WHAT IS EXPECTED: Transcribe the records that follow exactly. Skip the pictures.

EXCERPTED DATA:
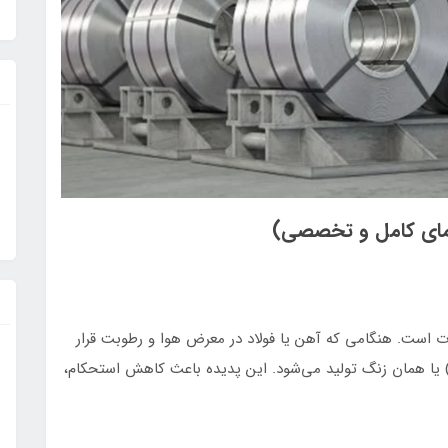
هنمای کامل و تخصصی)
زات است. هنگامی که آهن یا فولاد در معرض هوا و رطوبت قرار
ی‌گیرد، با اکسیژن واکنش داده و اکسید آهن (Fe₂O₃) یا همان زنگ تولید می‌شود. این پدیده باعث کاهش استحکام،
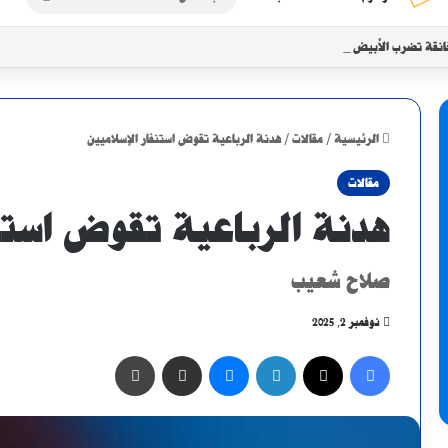
عن
انقة تضرب الأبيض مع تزايد موجات النزوح
الرئيسية
/
مقالات
/
هدنة الرباعية تقوض استنفار الإسلاميين
مقالات
هدنة الرباعية تقوض استنف
صلاح شعيب
نوفمبر 2, 2025
فيسبوك
X
لينكدإن
ماسنجر
مشاركة عبر البريد
طباعة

WRITTEN REPLY:
هنمای کامل و تخصصی)
زات است. هنگامی که آهن یا فولاد در معرض هوا و رطوبت قرار
ی‌گیرد، با اکسیژن واکنش داده و اکسید آهن (Fe₂O₃) یا همان زنگ تولید می‌شود. این پدیده باعث کاهش استحکام،
عن
انقة تضرب الأبيض مع تزايد موجات النزوح
الرئيسية
/
مقالات
/
هدنة الرباعية تقوض استنفار الإسلاميين
مقالات
هدنة الرباعية تقوض استنف
صلاح شعيب
نوفمبر 2, 2025
فيسبوك
X
لينكدإن
ماسنجر
مشاركة عبر البريد
طباعة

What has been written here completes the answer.